• Problem statement
Pull every line holding the string "Left" from the records below.
++++ Material for this task ++++
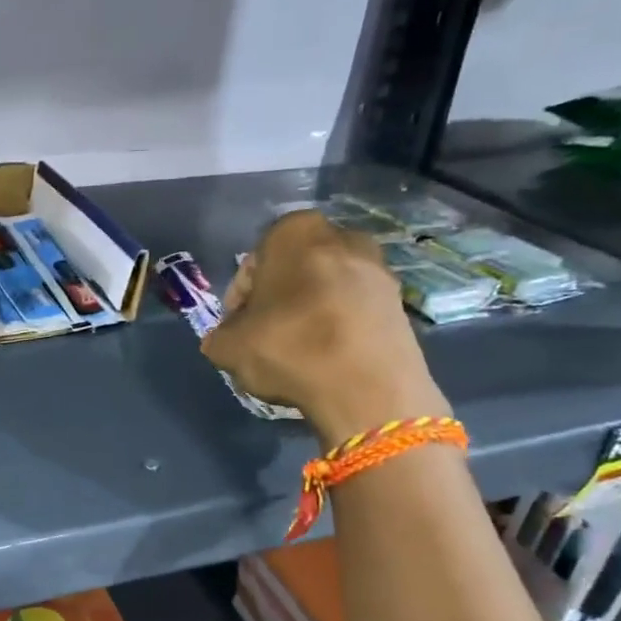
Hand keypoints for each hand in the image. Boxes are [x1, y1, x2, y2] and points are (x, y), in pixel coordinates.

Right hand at [201, 210, 449, 440]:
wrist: (368, 387)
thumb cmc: (289, 348)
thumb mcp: (227, 347)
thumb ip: (221, 335)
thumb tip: (228, 337)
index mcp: (294, 233)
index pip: (253, 263)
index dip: (239, 299)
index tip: (236, 328)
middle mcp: (341, 236)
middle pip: (295, 271)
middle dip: (279, 300)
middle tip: (265, 336)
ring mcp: (378, 268)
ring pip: (327, 289)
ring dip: (311, 313)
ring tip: (298, 351)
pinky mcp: (400, 302)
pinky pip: (355, 310)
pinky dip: (339, 328)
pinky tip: (327, 359)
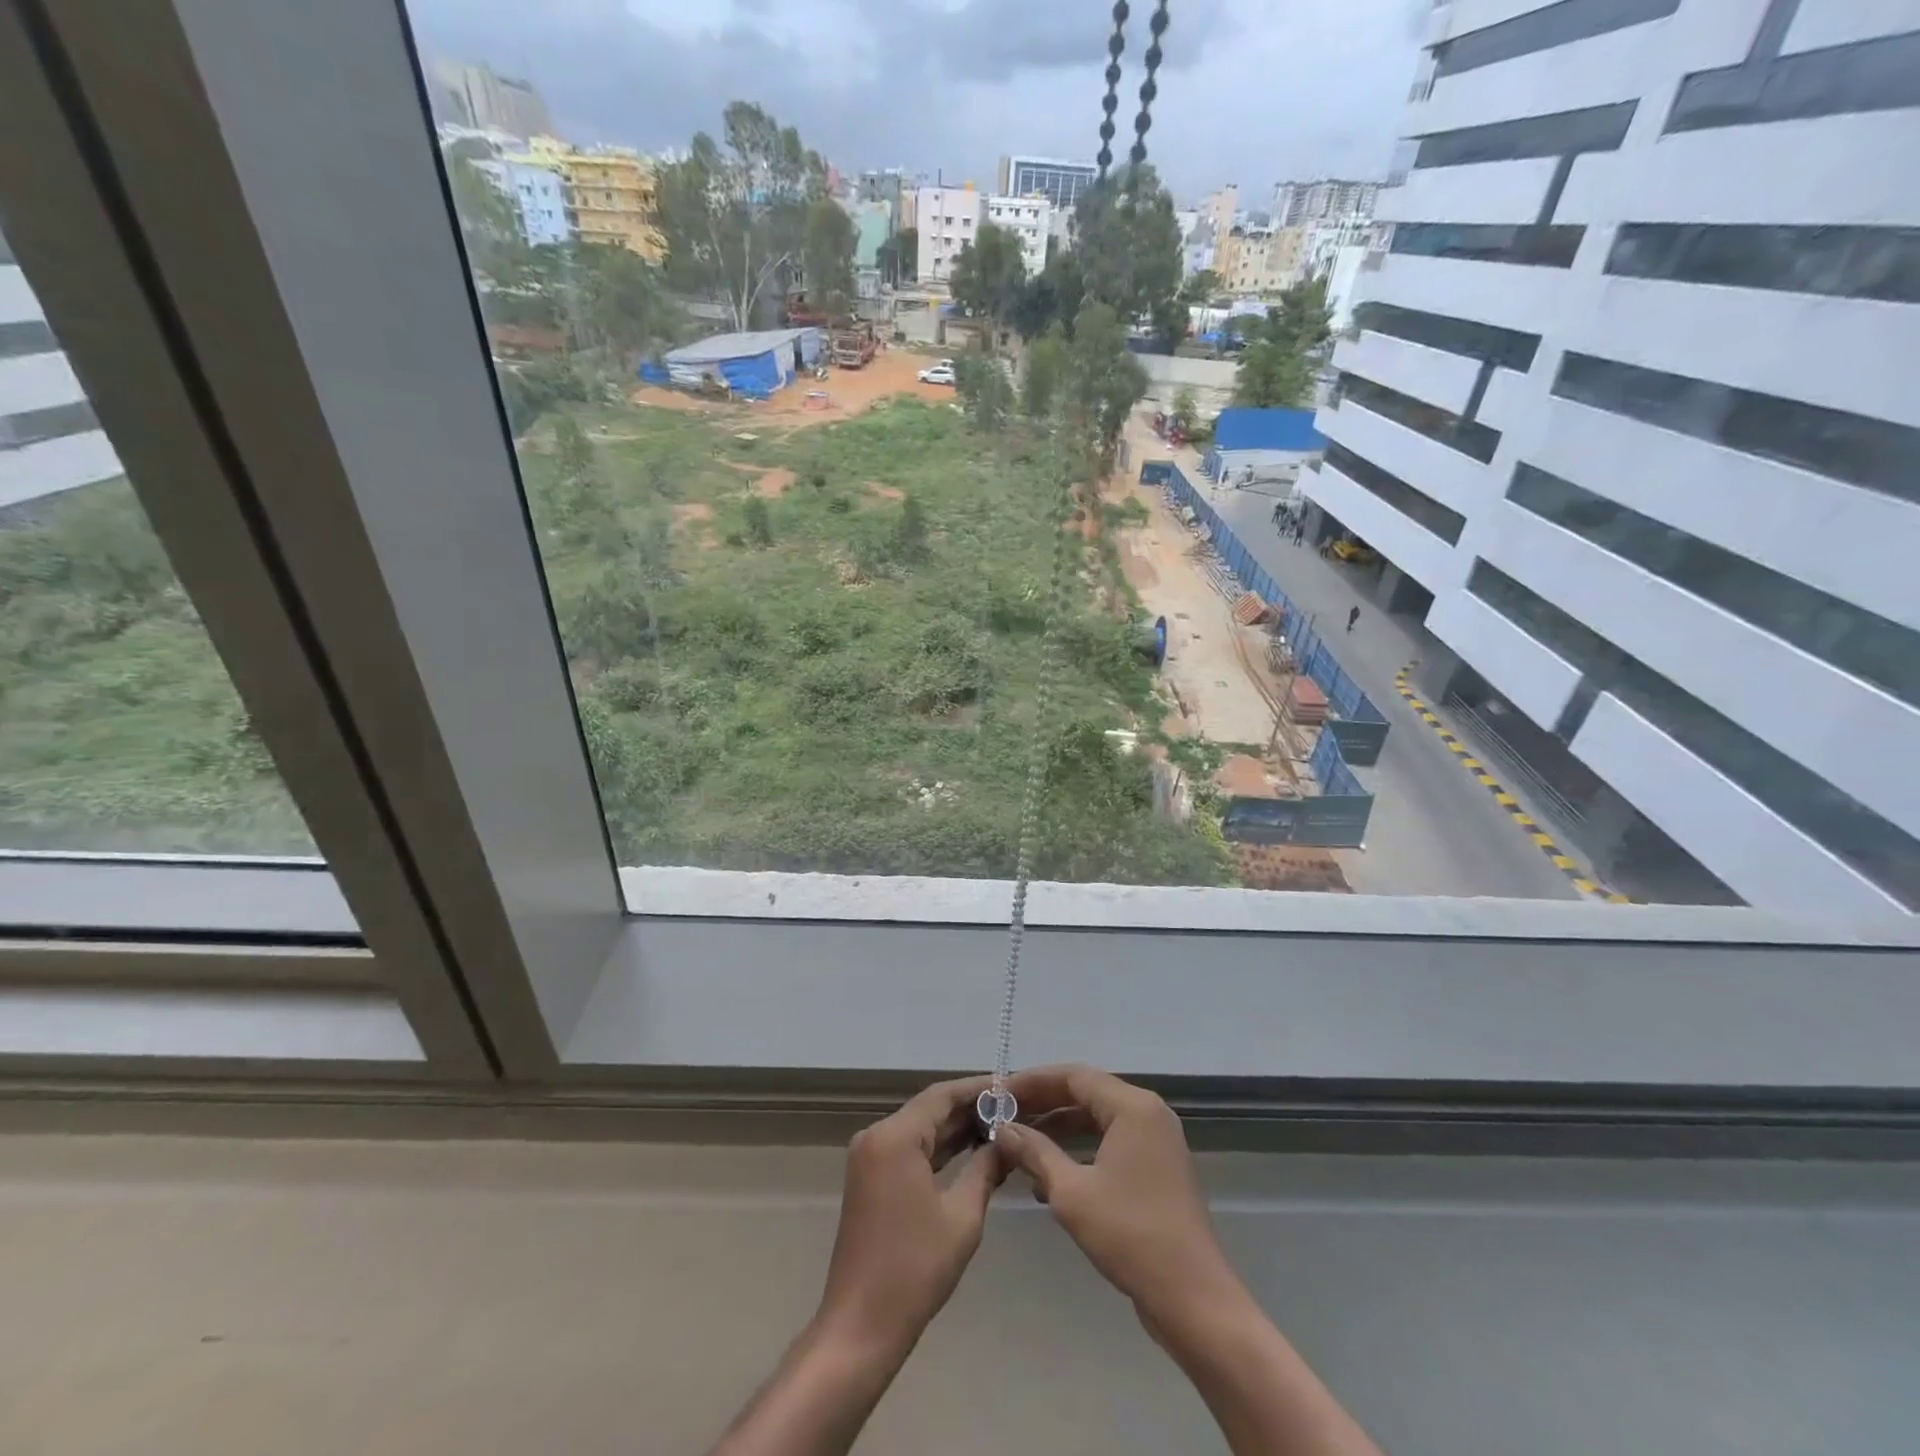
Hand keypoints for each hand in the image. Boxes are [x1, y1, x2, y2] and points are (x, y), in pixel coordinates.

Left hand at [815, 1074, 1009, 1358]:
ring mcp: (869, 1157)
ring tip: (1000, 1126)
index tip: (1010, 1086)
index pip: (941, 1095)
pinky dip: (938, 1148)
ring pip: (920, 1128)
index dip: (977, 1089)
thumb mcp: (962, 1216)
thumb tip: (1010, 1143)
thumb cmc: (914, 1269)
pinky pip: (909, 1149)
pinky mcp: (870, 1177)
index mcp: (895, 1137)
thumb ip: (986, 1169)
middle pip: (929, 1109)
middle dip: (969, 1109)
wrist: (861, 1325)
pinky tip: (971, 1150)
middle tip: (1013, 1109)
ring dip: (955, 1129)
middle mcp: (876, 1136)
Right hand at [998, 1065, 1242, 1333]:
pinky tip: (1050, 1173)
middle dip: (1044, 1104)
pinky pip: (1111, 1140)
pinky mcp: (1158, 1166)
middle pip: (1087, 1092)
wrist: (1193, 1299)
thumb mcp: (1071, 1193)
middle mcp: (1148, 1112)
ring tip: (1020, 1143)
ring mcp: (1157, 1140)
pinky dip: (1081, 1149)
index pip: (1074, 1076)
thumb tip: (1002, 1129)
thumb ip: (1035, 1153)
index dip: (1033, 1082)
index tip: (998, 1094)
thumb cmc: (1130, 1236)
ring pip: (1098, 1118)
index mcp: (1133, 1106)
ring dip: (1059, 1128)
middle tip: (1004, 1116)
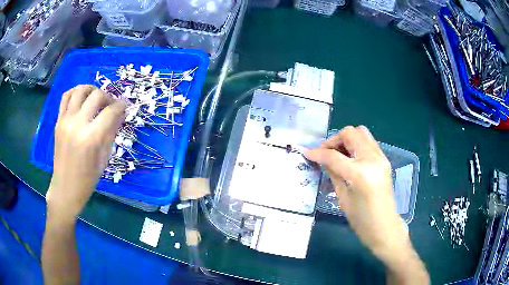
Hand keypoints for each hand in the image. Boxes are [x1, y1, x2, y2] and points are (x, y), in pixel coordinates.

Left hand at [46, 85, 125, 221]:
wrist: (66, 188)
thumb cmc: (88, 179)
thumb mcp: (104, 158)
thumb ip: (111, 132)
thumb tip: (120, 114)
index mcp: (91, 138)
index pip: (110, 111)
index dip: (121, 105)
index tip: (125, 106)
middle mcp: (77, 125)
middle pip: (96, 95)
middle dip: (108, 96)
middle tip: (111, 105)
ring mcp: (65, 121)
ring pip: (80, 90)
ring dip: (91, 90)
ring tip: (96, 97)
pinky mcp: (58, 121)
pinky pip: (66, 97)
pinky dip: (75, 92)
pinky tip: (81, 98)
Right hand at [306, 126, 407, 259]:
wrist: (384, 226)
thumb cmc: (361, 219)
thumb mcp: (343, 197)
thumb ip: (333, 173)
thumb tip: (323, 159)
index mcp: (359, 173)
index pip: (334, 155)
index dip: (318, 153)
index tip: (307, 153)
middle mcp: (372, 159)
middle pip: (350, 133)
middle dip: (335, 140)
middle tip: (327, 153)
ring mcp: (381, 157)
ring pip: (361, 133)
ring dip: (347, 140)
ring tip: (339, 154)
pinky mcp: (384, 160)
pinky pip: (368, 142)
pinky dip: (356, 144)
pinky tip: (350, 159)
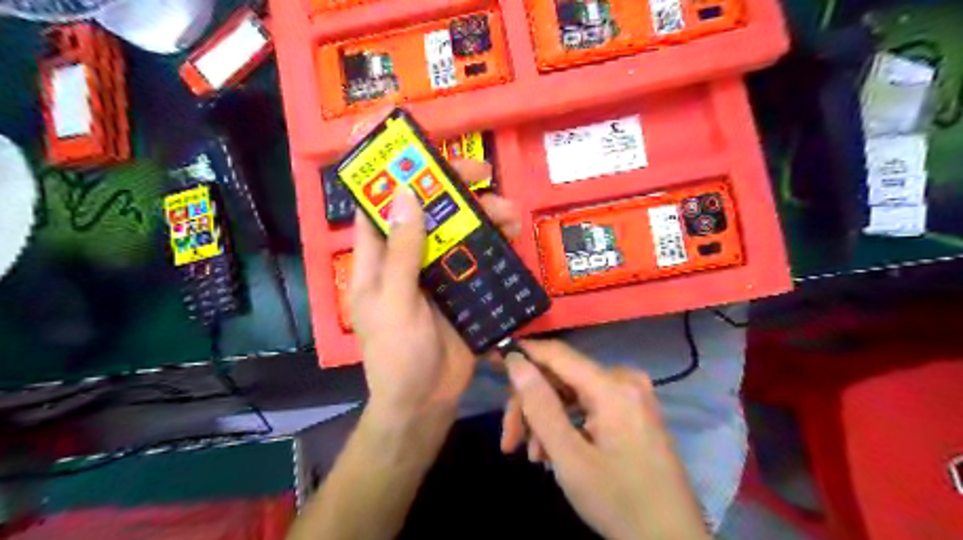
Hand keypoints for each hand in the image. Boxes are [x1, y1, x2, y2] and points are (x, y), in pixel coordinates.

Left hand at [353, 161, 519, 426]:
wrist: (426, 401)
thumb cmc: (397, 354)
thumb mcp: (393, 301)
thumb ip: (401, 252)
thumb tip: (406, 194)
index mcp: (378, 259)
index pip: (379, 206)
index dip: (393, 175)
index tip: (419, 150)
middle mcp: (407, 259)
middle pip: (428, 213)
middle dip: (453, 191)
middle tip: (483, 174)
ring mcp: (437, 273)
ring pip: (458, 232)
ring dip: (483, 217)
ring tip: (510, 212)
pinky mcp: (462, 289)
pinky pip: (478, 259)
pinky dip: (494, 246)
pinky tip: (512, 237)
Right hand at [504, 341, 704, 539]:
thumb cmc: (619, 502)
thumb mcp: (570, 458)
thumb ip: (540, 406)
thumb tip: (515, 362)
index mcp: (613, 386)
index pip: (556, 354)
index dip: (522, 355)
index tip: (493, 363)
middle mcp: (624, 380)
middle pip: (561, 377)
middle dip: (531, 406)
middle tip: (509, 441)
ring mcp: (630, 394)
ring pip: (571, 393)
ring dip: (546, 420)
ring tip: (533, 456)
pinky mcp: (632, 409)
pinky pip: (588, 404)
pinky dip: (566, 424)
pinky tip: (553, 452)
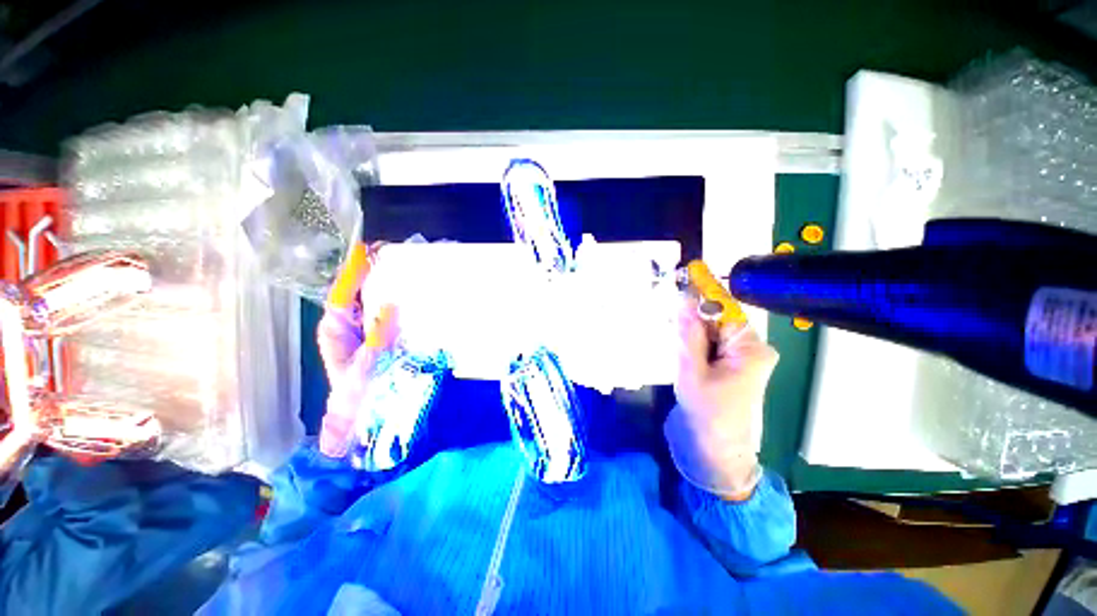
++++
• Output below
Left hand at [815, 1074, 1009, 1358]:
Left hand at [46, 85, 125, 221]:
Left hand at [353, 161, 519, 426]:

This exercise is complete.